**Extract provided:**

--

The present invention further provides an integrated gate driver circuit, wherein each driving unit can operate in conjunction with a voltage stabilizing circuit so as to stabilize the output voltage of the integrated gate driver circuit.

The present invention provides an integrated gate driver circuit receiving a plurality of clocks and including a plurality of driving units cascaded in series. Each driving unit is for driving a load and includes a signal input terminal, an output terminal, a first switch and a second switch. The first switch has a first terminal coupled to the signal input terminal, a second terminal coupled to a first node, and a control terminal receiving a first clock, and the first switch is turned on when the first clock is at high level. The second switch has a first terminal receiving a second clock, a second terminal coupled to the output terminal, and a control terminal coupled to the first node, wherein the second clock charges and discharges the load through the second switch when the first node is at high level; wherein the output terminal of each driving unit is coupled to the input terminal of the immediately succeeding driving unit.

The integrated gate driver circuit of the present invention may further include a capacitor coupled to between the second terminal of the first switch and the second terminal of the second switch, and a voltage stabilizing circuit coupled to between the second terminal of the second switch and the output terminal.

--

**Exercise instructions:**
(1) For each statement, say yes or no as to whether the gate driver text agrees with it, and quote the words of the text that decide it. (a) The first switch is turned on when the first clock is at low level. (b) The output terminal of each driving unit is coupled to the input terminal of the next driving unit. (c) The control terminal of the second switch receives the second clock.
(2) Carry on the gate driver text, starting right after its last sentence.
The rows that come next are separate material and have no connection to the gate driver text.

**Supplied material:**

--

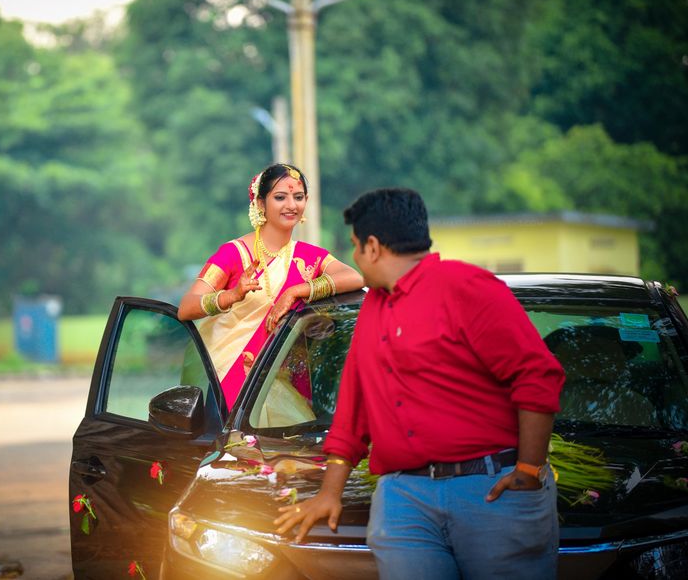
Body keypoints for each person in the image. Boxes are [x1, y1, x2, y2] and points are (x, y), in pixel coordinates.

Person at [274, 188, 566, 579]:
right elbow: (354, 408)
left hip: (489, 489)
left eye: (356, 247)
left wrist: (530, 468)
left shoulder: (468, 287)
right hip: (404, 497)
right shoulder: (374, 305)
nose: (356, 258)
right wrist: (329, 493)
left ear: (373, 247)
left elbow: (536, 375)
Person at [177, 163, 364, 415]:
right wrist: (231, 295)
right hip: (228, 376)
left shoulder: (309, 257)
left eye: (298, 197)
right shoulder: (235, 254)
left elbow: (354, 277)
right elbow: (186, 307)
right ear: (261, 203)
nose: (291, 205)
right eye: (280, 197)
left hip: (276, 382)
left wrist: (296, 291)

--

**Answer section:**
(1)
(a) No: "the first switch is turned on when the first clock is at high level"
(b) Yes: "the output terminal of each driving unit is coupled to the input terminal of the immediately succeeding driving unit"
(c) No: "a control terminal coupled to the first node"

(2)
According to another aspect of the present invention, there is provided a gate driver circuit having a signal input terminal and an output terminal, and being composed of a first switch and a second switch. The first switch has a first terminal coupled to the signal input terminal, a second terminal coupled to a node, and a control terminal receiving a first clock, and the first switch is turned on when the first clock being at high level. The second switch has a first terminal receiving a second clock, a second terminal coupled to the output terminal, and a control terminal coupled to the node, wherein the second switch is turned on when the node is at high level thereby coupling the second clock to the output terminal.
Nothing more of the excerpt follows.